**LISTED ENTRIES**
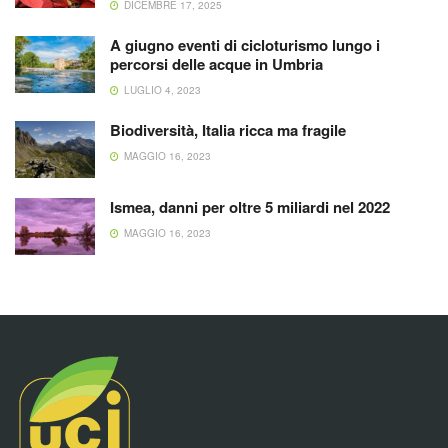
DICEMBRE 17, 2025
A giugno eventi di cicloturismo lungo i
percorsi delle acque in Umbria
LUGLIO 4, 2023
Biodiversità, Italia ricca ma fragile
MAGGIO 16, 2023
Ismea, danni per oltre 5 miliardi nel 2022
MAGGIO 16, 2023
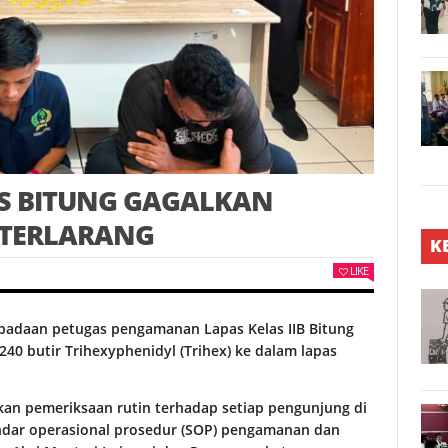
AS BITUNG GAGALKAN
 TERLARANG
K
LIKE
spadaan petugas pengamanan Lapas Kelas IIB Bitung
0 butir Trihexyphenidyl (Trihex) ke dalam lapas
ukan pemeriksaan rutin terhadap setiap pengunjung di
andar operasional prosedur (SOP) pengamanan dan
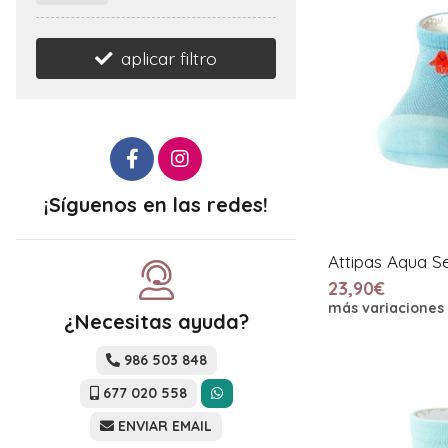
aplicar filtro
¡Síguenos en las redes!
Attipas Aqua S
23,90€
más variaciones
¿Necesitas ayuda?
986 503 848
677 020 558
ENVIAR EMAIL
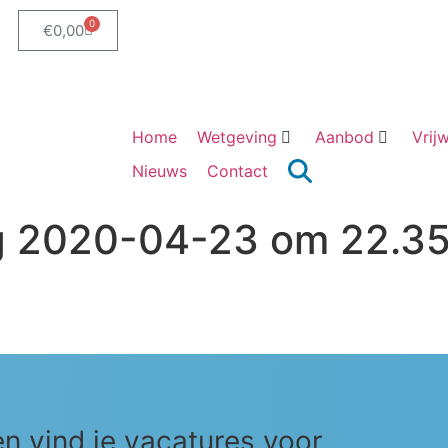
0
€
0,00
Webshop
Home
Wetgeving
Aanbod
Vrijw
Nieuws
Contact
g 2020-04-23 om 22.35
en vind je vacatures voor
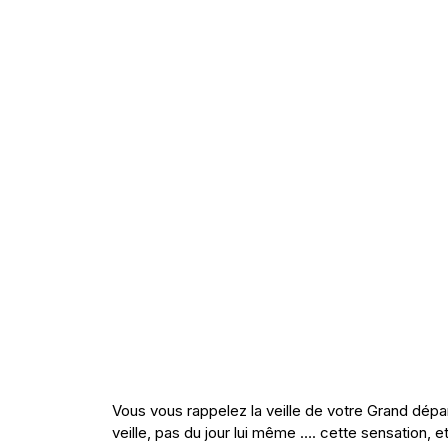
Vous vous rappelez la veille de votre Grand dépar
veille, pas du jour lui même …. cette sensation,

**PROMPT**
Give back the entries verbatim but drop every picture.

**EXPECTED ANSWER**
DICEMBRE 17, 2025
A giugno eventi di cicloturismo lungo i
percorsi delle acque in Umbria
LUGLIO 4, 2023
Biodiversità, Italia ricca ma fragile
MAGGIO 16, 2023
Ismea, danni per oltre 5 miliardi nel 2022
MAGGIO 16, 2023
AS BITUNG GAGALKAN
 TERLARANG
K
LIKE
spadaan petugas pengamanan Lapas Kelas IIB Bitung
0 butir Trihexyphenidyl (Trihex) ke dalam lapas
ukan pemeriksaan rutin terhadap setiap pengunjung di
andar operasional prosedur (SOP) pengamanan dan
aplicar filtro
¡Síguenos en las redes!
Attipas Aqua S
23,90€
más variaciones
¿Necesitas ayuda?
986 503 848
677 020 558
ENVIAR EMAIL
0
€
0,00
Webshop
Home
Wetgeving
Aanbod
Vrijw
Nieuws
Contact
g 2020-04-23 om 22.35
en vind je vacatures voor
Vous vous rappelez la veille de votre Grand dépar
veille, pas du jour lui même …. cette sensation,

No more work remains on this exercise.